The editor of the Charlton book knows about the $2 S/R 2322690 from when it was reported as having appeared on eBay, and he also knows of another with an even lower number. The 17th ed. Charlton has been updated to reflect these realities.
The numbers in the catalogue have generally come from documents, both from the Archives (NAC Record Group 19) and the Bank of Canada. None were guessed at, pulled out of the air or calculated on the basis of chicken entrails, no matter how many people want to believe that they were. In general there was no information forthcoming on the asterisk replacement notes (there are a very few exceptions); these are indicated in Charlton as the lowest and highest actually observed and verified, and are shown with asterisks; resulting quantities issued are shown with (est.) when they are in fact estimates based on the low/high observations. Now, as Michael Zigler correctly points out, the figures obtained from documents are not accurate 100% of the time. (In fact, they are sometimes contradictory and it can take years of data collecting to determine which document, if any, is right (I'm thinking of the Purple Seal $1's of the DoC 1923 issue).

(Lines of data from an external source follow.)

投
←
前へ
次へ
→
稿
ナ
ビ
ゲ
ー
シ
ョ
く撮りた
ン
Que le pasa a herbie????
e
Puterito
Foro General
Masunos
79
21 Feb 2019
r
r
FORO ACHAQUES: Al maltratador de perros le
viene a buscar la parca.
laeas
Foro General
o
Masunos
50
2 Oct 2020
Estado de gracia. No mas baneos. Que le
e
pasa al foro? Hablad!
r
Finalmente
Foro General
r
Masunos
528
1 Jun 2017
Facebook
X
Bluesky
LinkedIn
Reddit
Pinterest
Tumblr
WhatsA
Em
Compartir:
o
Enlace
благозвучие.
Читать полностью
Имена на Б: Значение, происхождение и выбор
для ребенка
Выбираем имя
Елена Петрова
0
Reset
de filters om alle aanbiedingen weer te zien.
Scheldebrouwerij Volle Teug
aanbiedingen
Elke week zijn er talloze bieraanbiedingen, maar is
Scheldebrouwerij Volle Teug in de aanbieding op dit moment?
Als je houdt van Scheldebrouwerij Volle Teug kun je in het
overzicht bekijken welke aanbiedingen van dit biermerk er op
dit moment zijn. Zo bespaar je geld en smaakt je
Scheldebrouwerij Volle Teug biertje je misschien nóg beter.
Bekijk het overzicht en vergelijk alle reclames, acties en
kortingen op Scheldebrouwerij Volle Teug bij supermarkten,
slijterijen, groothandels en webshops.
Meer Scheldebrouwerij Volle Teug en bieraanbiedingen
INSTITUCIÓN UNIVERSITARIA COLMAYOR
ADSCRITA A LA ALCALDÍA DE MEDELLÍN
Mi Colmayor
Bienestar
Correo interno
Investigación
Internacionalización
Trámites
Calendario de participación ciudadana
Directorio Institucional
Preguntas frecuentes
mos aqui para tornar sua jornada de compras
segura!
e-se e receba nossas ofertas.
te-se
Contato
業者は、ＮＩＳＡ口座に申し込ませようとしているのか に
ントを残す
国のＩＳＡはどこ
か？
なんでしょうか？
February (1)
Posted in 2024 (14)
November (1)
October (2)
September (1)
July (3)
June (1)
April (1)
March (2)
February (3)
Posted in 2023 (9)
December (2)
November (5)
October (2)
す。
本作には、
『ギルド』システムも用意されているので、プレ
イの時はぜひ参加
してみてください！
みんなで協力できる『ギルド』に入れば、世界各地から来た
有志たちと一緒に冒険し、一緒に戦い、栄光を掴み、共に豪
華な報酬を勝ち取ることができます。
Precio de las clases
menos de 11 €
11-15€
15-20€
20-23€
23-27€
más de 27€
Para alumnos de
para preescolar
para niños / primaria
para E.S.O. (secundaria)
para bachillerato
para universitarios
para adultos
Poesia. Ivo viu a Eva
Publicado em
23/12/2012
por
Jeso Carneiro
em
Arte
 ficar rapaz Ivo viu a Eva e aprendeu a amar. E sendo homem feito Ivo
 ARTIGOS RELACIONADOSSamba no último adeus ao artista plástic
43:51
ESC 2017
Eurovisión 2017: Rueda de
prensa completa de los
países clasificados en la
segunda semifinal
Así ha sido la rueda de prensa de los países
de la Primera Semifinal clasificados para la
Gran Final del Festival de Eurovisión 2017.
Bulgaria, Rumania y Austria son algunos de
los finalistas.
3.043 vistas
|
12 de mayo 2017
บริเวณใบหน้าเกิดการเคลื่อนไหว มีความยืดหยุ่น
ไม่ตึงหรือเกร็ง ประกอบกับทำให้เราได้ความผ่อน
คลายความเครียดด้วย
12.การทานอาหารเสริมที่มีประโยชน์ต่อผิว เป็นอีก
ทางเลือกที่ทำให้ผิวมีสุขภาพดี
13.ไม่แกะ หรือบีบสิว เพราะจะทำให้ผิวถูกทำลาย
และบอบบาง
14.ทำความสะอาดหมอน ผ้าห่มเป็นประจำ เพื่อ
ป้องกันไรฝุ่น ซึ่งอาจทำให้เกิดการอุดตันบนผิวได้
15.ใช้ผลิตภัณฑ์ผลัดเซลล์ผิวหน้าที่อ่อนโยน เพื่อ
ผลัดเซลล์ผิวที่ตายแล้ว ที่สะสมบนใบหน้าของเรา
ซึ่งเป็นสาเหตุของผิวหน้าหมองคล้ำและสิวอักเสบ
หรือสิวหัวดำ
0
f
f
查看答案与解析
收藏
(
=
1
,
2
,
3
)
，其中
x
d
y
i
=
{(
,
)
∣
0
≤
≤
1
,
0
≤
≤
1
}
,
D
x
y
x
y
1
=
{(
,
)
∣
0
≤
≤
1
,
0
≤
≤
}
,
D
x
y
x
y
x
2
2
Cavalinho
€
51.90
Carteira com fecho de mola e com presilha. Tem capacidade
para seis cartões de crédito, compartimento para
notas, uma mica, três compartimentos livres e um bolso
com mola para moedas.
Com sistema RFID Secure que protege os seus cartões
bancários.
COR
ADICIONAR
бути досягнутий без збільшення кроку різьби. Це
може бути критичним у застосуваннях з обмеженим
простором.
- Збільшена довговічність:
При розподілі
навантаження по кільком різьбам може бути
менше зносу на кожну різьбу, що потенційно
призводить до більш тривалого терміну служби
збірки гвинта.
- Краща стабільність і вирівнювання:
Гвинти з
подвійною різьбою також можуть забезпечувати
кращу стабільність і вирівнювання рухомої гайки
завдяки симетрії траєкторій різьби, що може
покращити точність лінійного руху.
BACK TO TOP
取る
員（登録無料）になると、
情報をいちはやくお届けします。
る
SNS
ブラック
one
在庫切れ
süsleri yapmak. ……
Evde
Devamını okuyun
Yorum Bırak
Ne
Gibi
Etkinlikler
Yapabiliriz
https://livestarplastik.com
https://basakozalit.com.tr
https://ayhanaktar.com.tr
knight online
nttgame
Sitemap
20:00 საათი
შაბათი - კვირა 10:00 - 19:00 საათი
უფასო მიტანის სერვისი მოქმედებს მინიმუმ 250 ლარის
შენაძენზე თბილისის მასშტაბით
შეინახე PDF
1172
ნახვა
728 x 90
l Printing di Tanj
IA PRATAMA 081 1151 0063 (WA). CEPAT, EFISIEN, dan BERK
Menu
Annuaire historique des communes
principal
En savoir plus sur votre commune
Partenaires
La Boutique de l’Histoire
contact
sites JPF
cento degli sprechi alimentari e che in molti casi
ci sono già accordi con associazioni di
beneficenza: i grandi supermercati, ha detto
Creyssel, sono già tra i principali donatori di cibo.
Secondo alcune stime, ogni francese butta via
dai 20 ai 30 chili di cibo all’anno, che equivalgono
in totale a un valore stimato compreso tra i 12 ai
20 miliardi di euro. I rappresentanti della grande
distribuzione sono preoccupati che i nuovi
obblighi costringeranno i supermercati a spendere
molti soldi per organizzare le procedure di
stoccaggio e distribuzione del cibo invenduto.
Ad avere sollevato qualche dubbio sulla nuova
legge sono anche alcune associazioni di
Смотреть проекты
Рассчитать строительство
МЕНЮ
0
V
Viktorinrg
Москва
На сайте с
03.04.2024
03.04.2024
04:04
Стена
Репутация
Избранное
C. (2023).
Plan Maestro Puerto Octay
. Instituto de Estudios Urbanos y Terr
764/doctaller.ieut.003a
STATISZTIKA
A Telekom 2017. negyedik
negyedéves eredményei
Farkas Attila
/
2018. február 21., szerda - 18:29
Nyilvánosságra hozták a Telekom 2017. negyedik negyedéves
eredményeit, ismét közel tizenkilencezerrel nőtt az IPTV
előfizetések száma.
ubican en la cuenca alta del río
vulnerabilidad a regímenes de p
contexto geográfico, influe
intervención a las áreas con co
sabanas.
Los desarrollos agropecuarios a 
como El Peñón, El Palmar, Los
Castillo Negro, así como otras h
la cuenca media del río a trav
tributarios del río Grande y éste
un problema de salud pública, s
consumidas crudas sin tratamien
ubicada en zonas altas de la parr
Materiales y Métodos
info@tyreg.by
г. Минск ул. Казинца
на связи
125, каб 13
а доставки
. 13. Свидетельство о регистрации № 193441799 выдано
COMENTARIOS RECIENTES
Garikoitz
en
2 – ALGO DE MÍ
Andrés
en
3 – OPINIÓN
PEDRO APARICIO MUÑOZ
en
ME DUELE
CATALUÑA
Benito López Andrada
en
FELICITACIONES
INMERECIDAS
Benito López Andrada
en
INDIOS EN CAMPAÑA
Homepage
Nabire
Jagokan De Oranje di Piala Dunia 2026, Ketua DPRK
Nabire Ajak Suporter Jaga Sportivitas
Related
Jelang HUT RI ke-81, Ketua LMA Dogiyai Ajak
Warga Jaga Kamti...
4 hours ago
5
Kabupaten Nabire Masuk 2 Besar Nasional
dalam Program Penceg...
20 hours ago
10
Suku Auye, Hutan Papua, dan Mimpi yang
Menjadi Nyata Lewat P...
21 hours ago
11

They are usually right, but enough errors have been exposed over the past twenty years that it should not be considered highly unusual if another contradiction shows up. Such is the case with these S/R test notes, and also the Gordon to Coyne signature changeover in the 1937 $100s. In these cases all we can do is revert to the lowest/highest actually seen and try to narrow it down from there, knowing that we will probably never find the
exact changeover number.
As for the relative scarcity of the three S/R signatures, it comes down once again to the fact that the number printed isn't very important, it is the number which have been saved. Once it was discovered that there was something funny going on with that prefix coming out with different signatures, I suspect, more attention was paid to keeping them. Prices are determined for each edition from the data coming in from the dealers and collectors on the pricing panel. If there get to be too many of an item on the market, prices come down.